ARCHAIC AND IMPERIAL CHINA
LIAO PILGRIM WHITE « XING » FLASK
LIAO PILGRIM WHITE « XING » FLASK
LIAO / SONG DYNASTY (AD 960 -1280)
LIAO TO NORTHERN SONG DYNASTY
Object certified authentic and sold with an expert certificate. Satisfied or your money back.
Object :
Nº 963
Material :
Glazed terracotta
Type Object :
Objects of the everyday life, Vases, urns and vessels
Dimensions :
Height: 36 cm (14.1") – Width: 25 cm (9.8")
Nice, large-sized flask made of sandstone covered with a thick white slip called ting. Globular ovoid body typical of leather flasks, with an embossed outline like a shaped flange suggesting seams. An arched handle on the top of the flask attached to the narrow spout in order to receive a stopper made either of cork or wood. Covered with a rich white glaze, the unglazed foot revealing the white body.
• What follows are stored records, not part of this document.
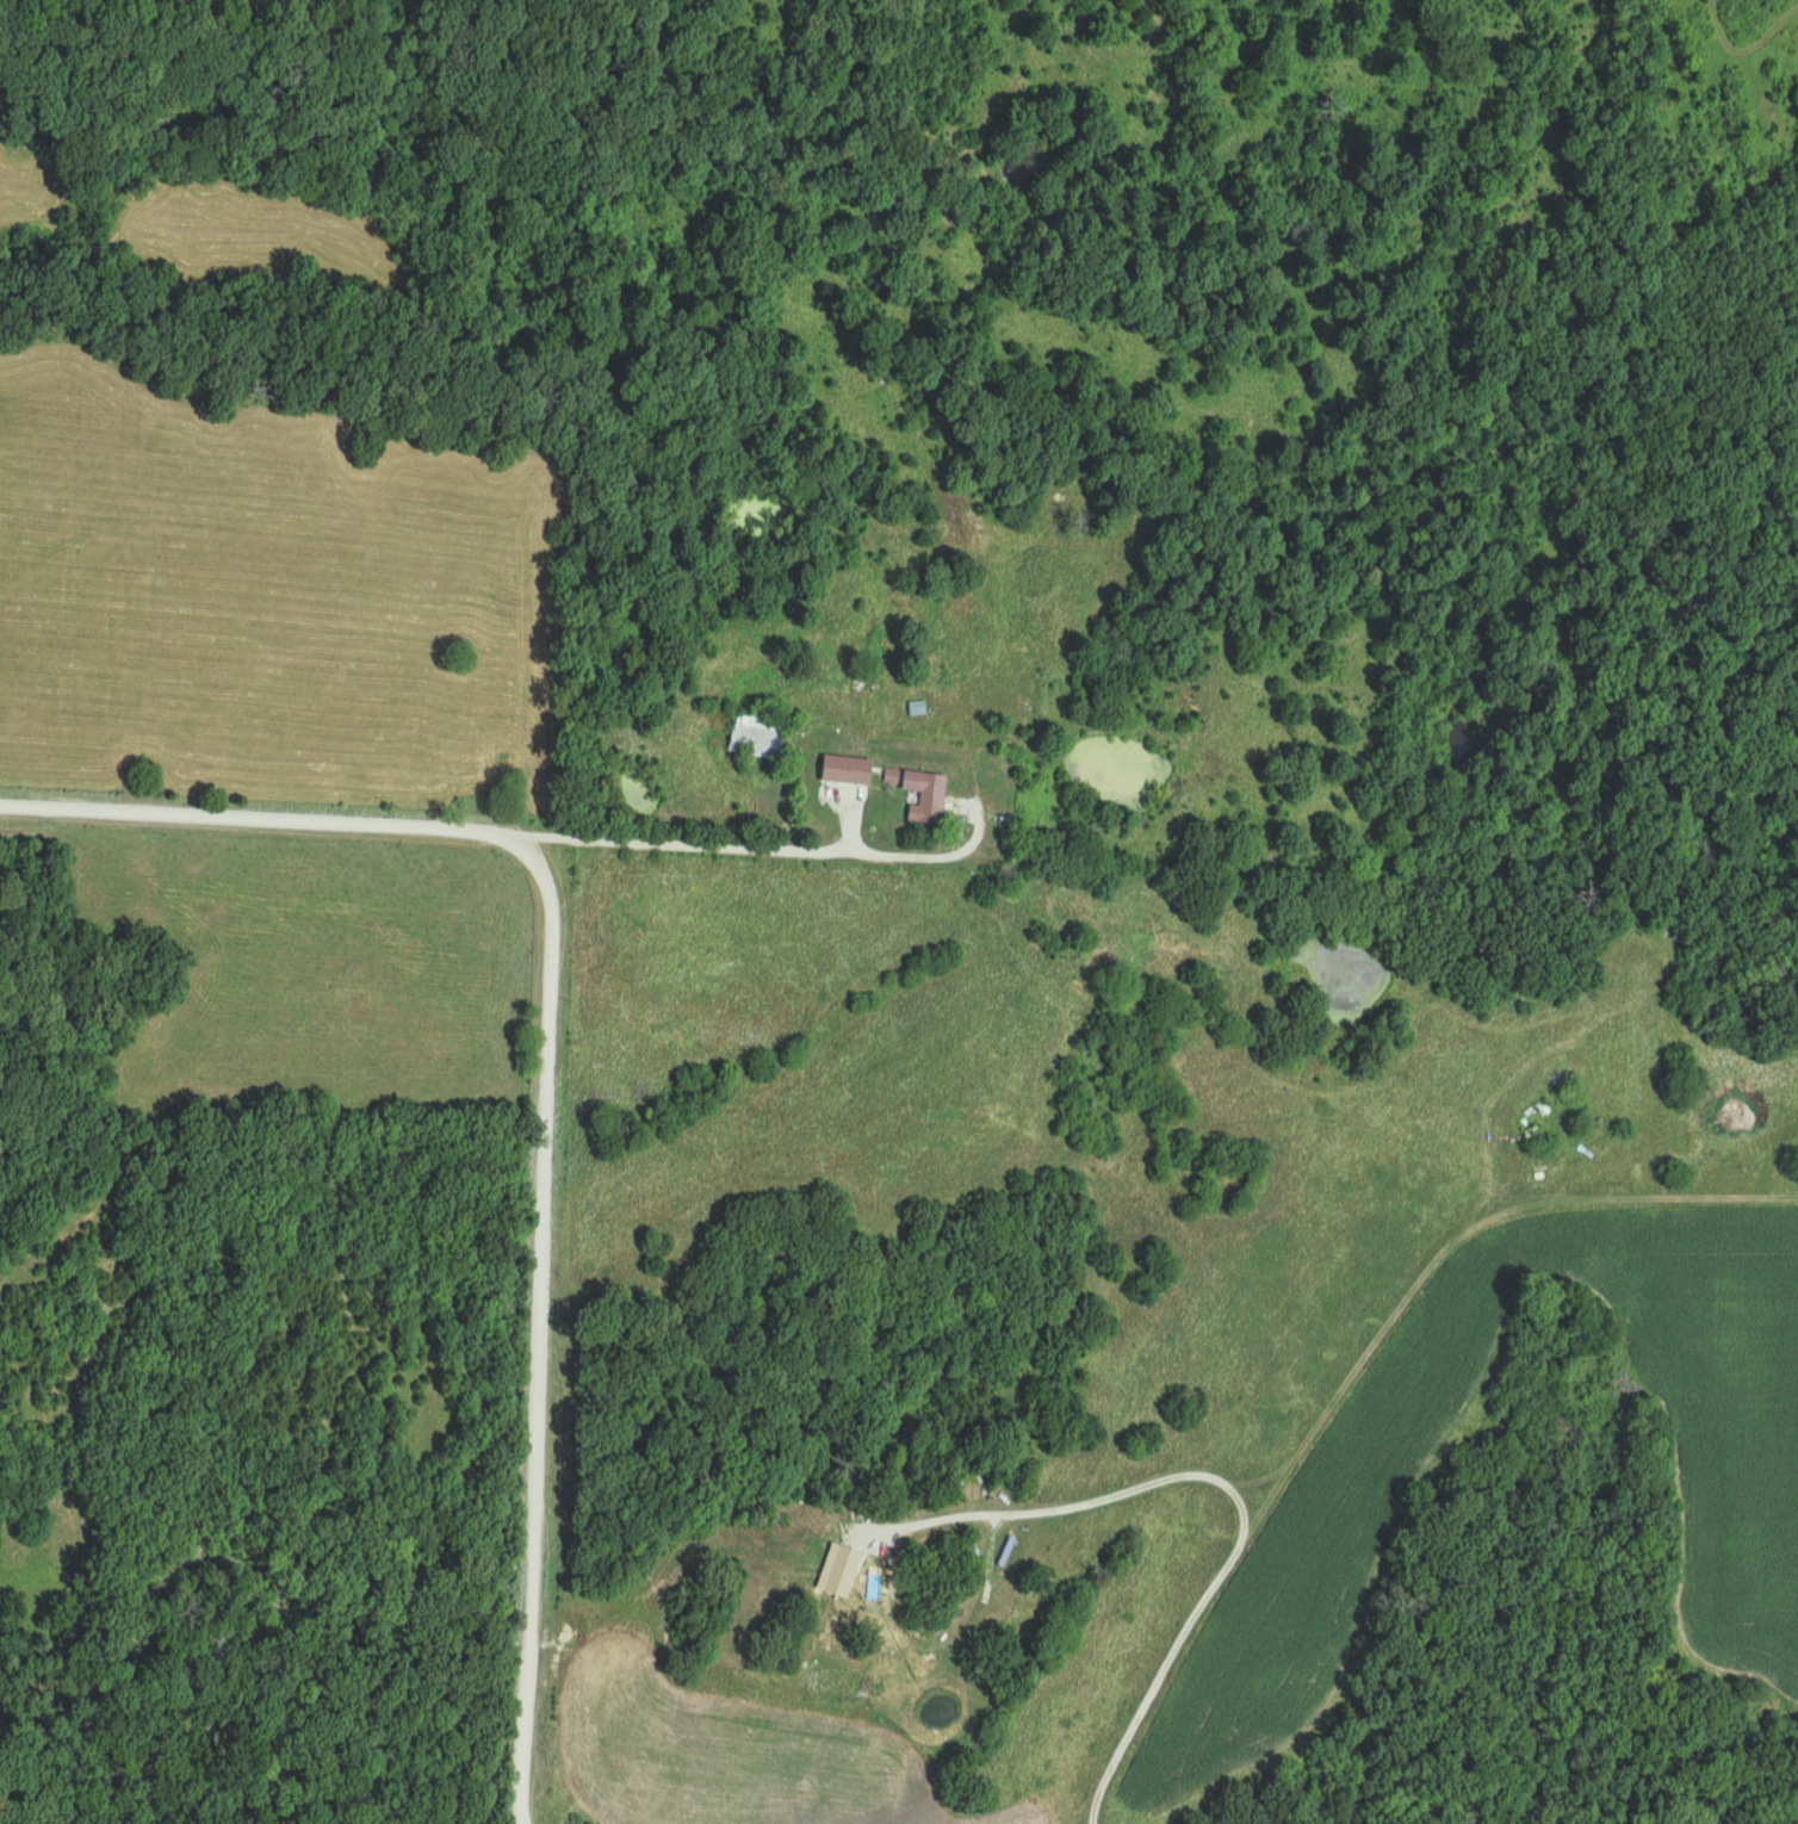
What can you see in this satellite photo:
building: (757, 738)
building: (926, 798)
road: (270, 822)
road: (789, 854)
road: (540, 1339)
road: (1368, 1381)

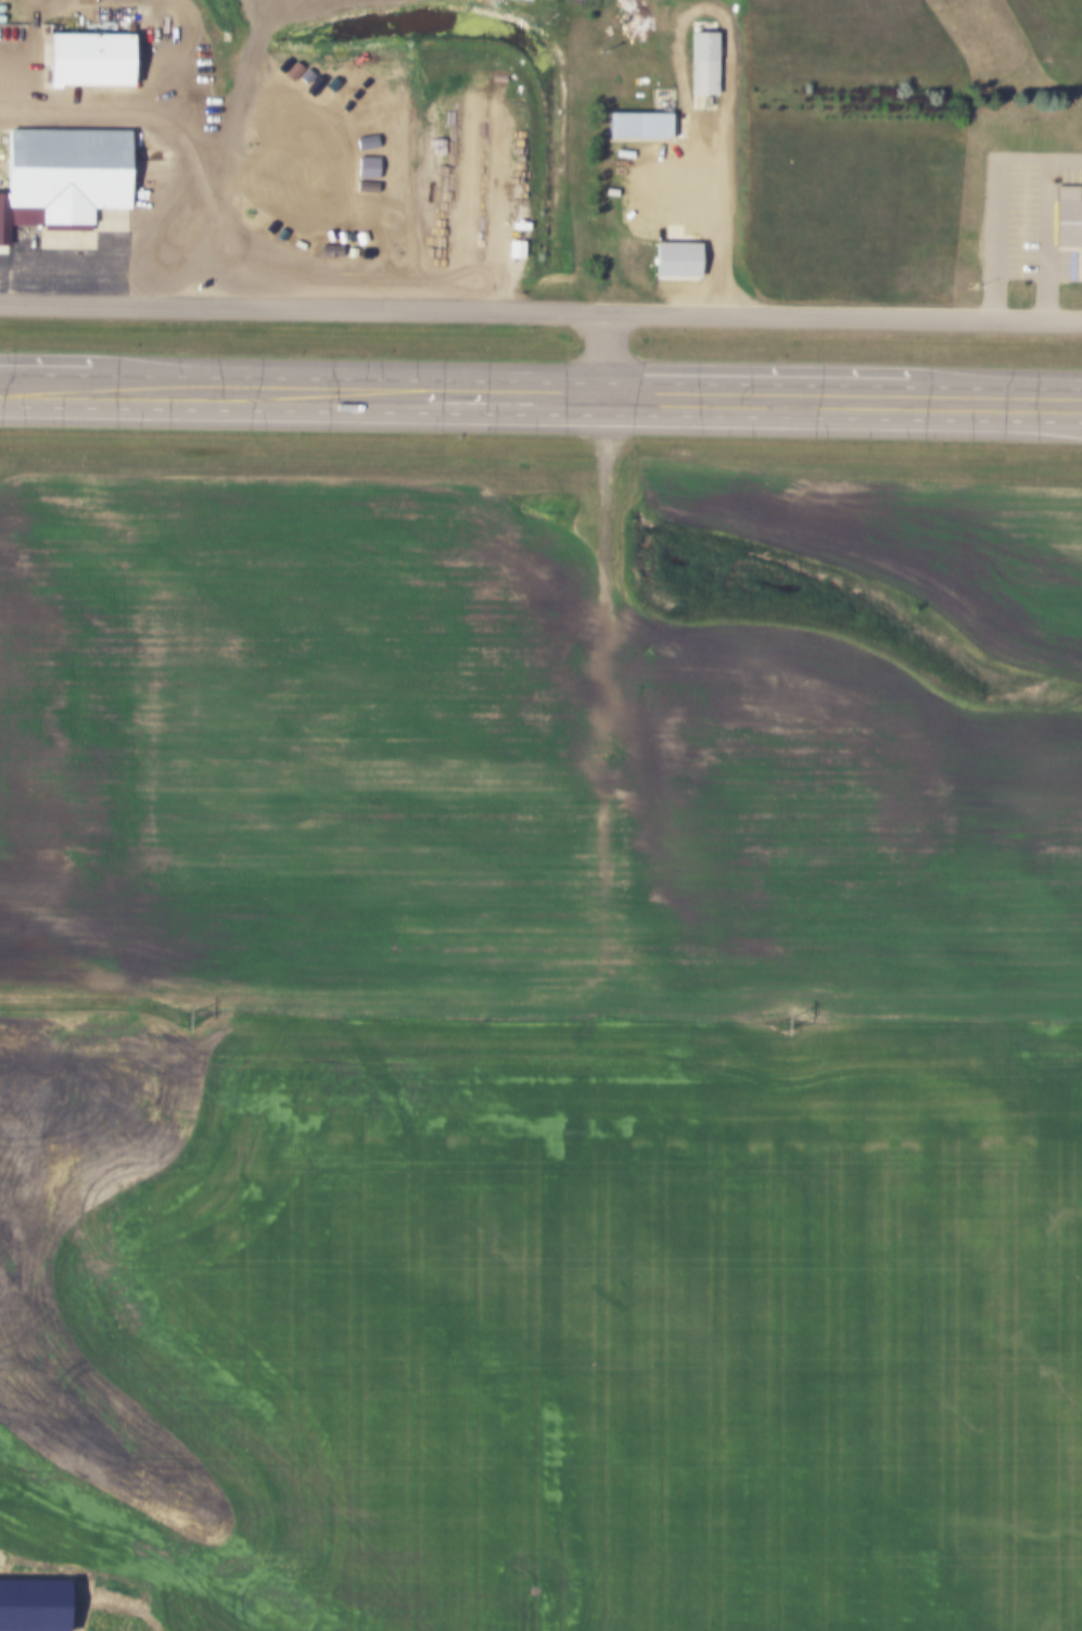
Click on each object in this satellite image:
building: (700, 54)
building: (86, 59)
building: (635, 118)
storage tank: (248, 121)
storage tank: (257, 121)
storage tank: (266, 122)
storage tank: (279, 124)
storage tank: (291, 124)
storage tank: (303, 124)
storage tank: (316, 125)
storage tank: (248, 130)
storage tank: (257, 130)
storage tank: (265, 130)
storage tank: (279, 137)
storage tank: (290, 138)
storage tank: (303, 138)
storage tank: (316, 138)
storage tank: (266, 139)
building: (61, 176)
road: (724, 211)
building: (245, 223)
building: (1068, 224)
building: (673, 254)
road: (541, 311)
road: (541, 380)
road: (541, 416)
road: (586, 994)

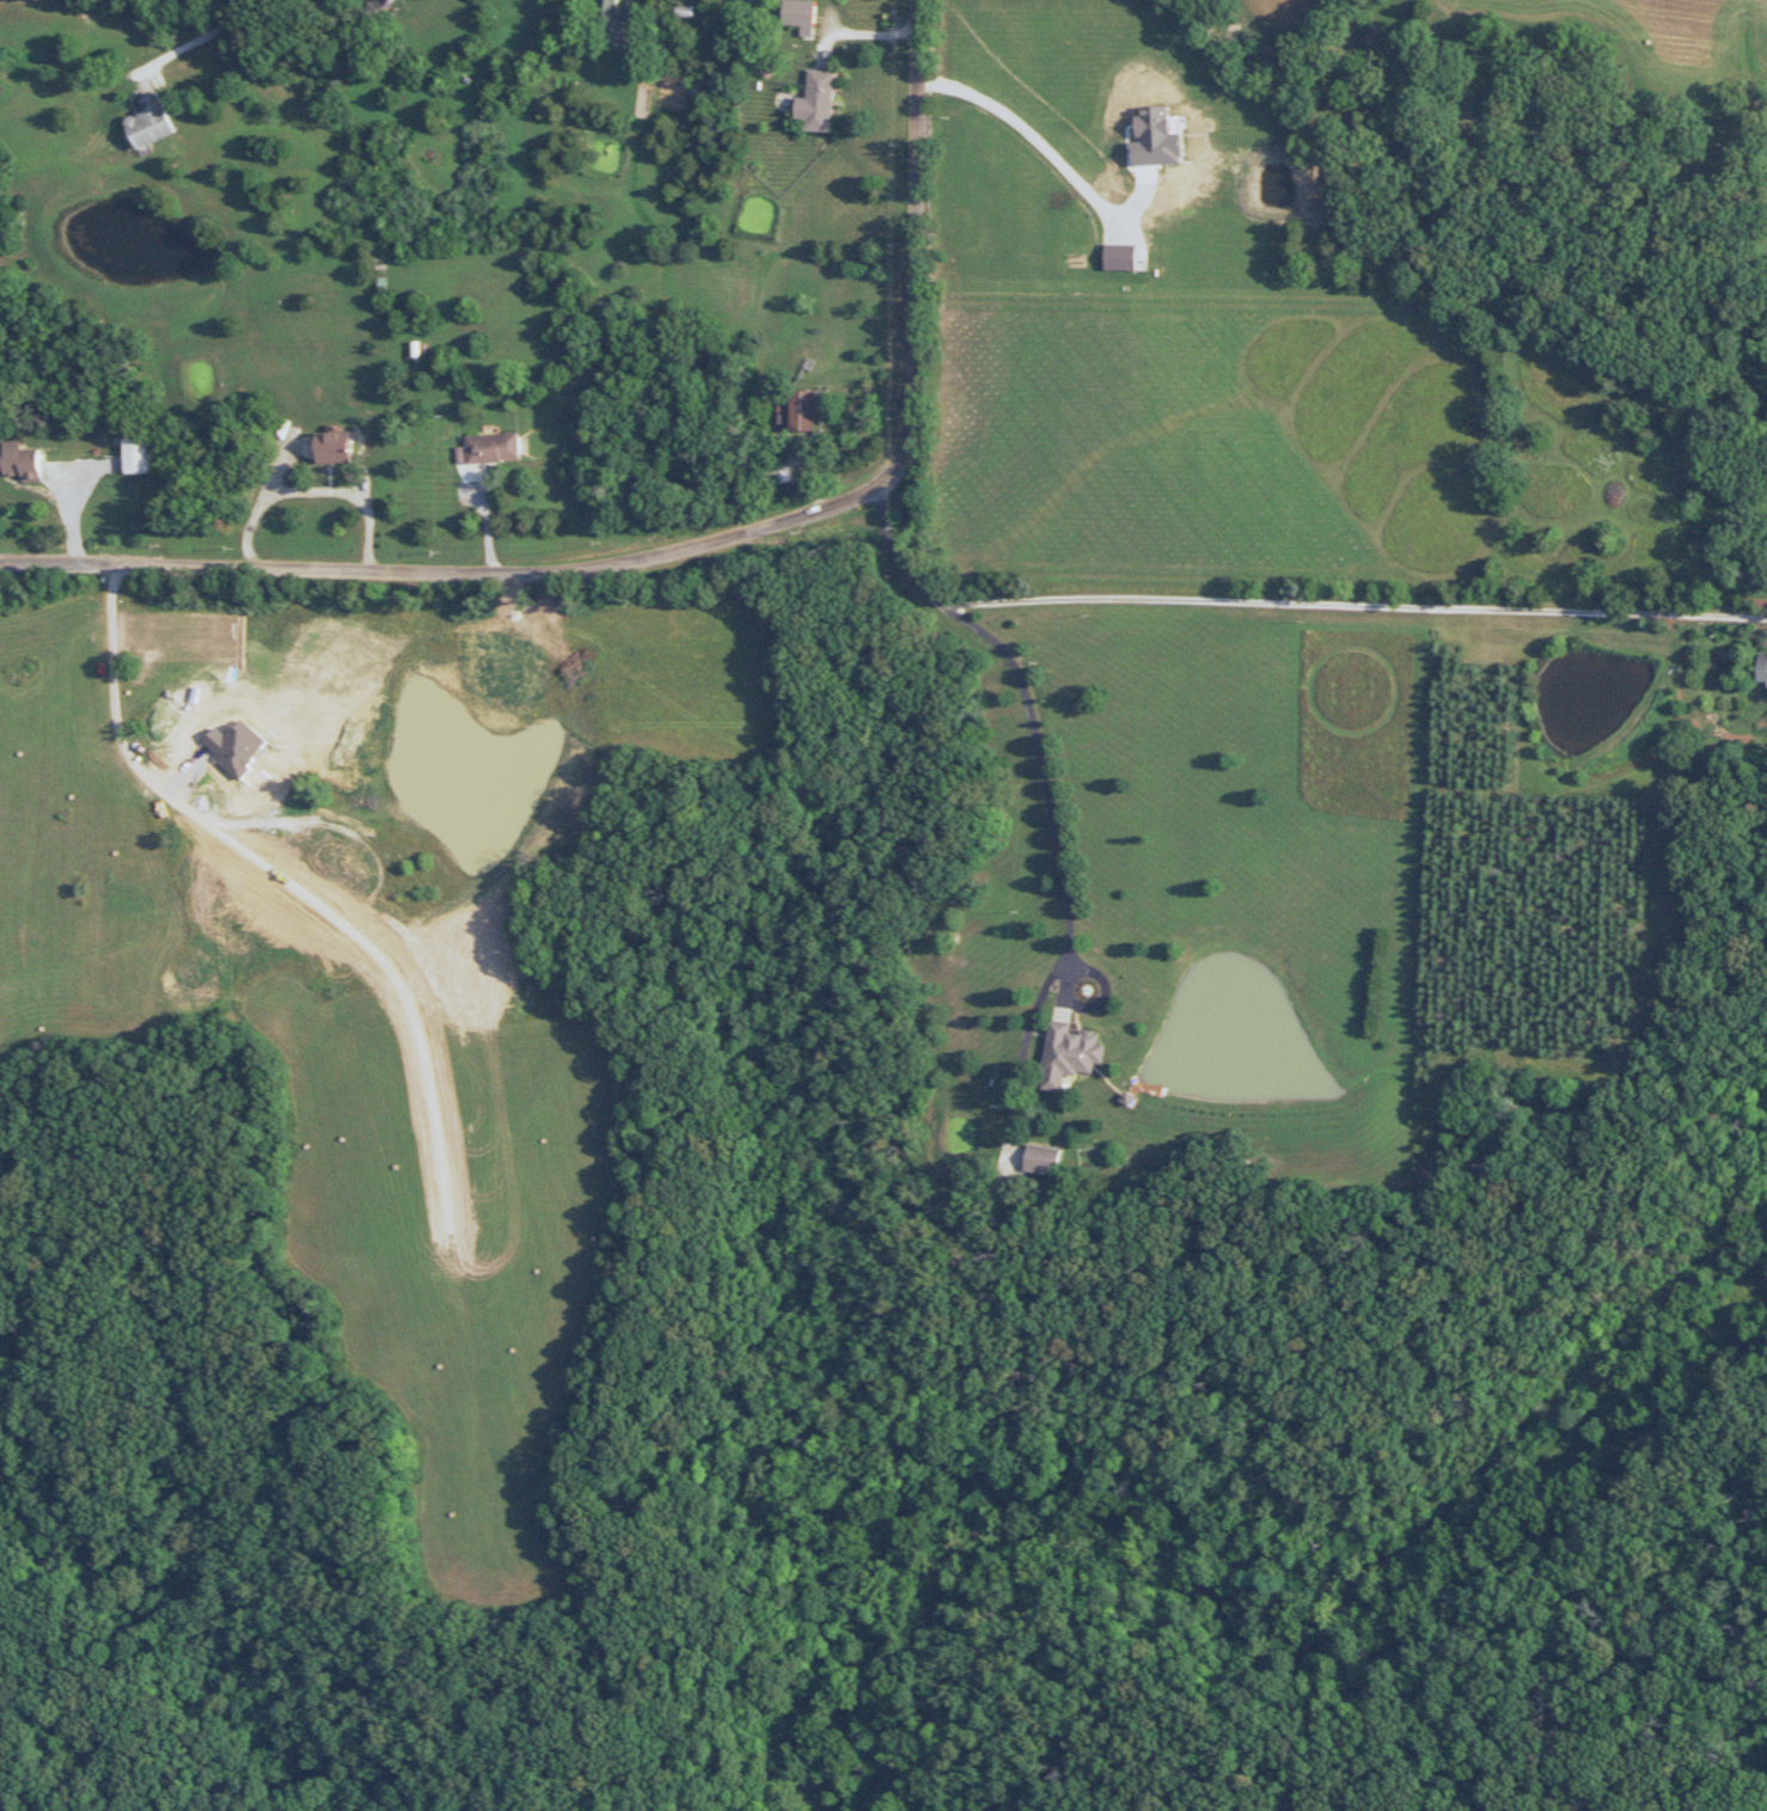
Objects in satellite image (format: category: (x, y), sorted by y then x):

An ancient repair to fix the handle on and a very thin horizontal line on the body.
The dating of this is consistent with a thermoluminescent test. A very similar pottery was sold at Sotheby’s, New York, lot 55 – 23 March 2011 at 98,500 US dollars. Estimated 80,000-120,00 Us dollars
The Liao dynasty, placed between the Tang and the Song, actually came from the Khitan people, a non-Han population composed of 8 nomad tribes. They encompassed the Beijing area as well as Mongolia and Manchuria and had their own language with two scripts of their own. Once converted to Buddhism they adopted the name of Liao in order to present themselves to the Chinese people. The ceramic of that time remains unsurpassed for the purity of the design, the beauty of the colours of the slip, usually monochromatic, and the realism closely related to some habits of the nomad tradition.
The ‘Xing‘ kilns in Lincheng and Neiqiu counties of Hebei province were probably the most successful producers of white wares in terms of the material used, potting, glazing and firing of pieces during the Tang dynasty. ‘Xing‘ wares were likened to silver by the contemporary elite. According to Regina Krahl, the quality of wares produced at the ‘Xing‘ kilns increased substantially from the mid-Tang period onward, with the body becoming more porcellaneous and the glaze achieving a very smooth quality with a distinct blue tinge. See Regina Krahl, ‘Bright as Silver, White as Snow – White Wares of North and South China’, in Bright as Silver. White as Snow. Chinese White Ceramics from the late Tang to Yuan Dynasty, Hong Kong, 1998, pp. 15-24.
A ‘Xing‘ flask of the same shape but of larger size, was excavated from a tomb of Liao dynasty date in Jianping County, Liaoning province, published inGakuji Hasebe (ed.), Chinese Ceramics, vol. 5, Yutaka Mino, White Porcelain, Tokyo, 1998, pp. 113-114, fig. 62; a flask of identical form and size is also in the collection of the Idemitsu Museum, Tokyo, illustrated ibid., cat. no. 31.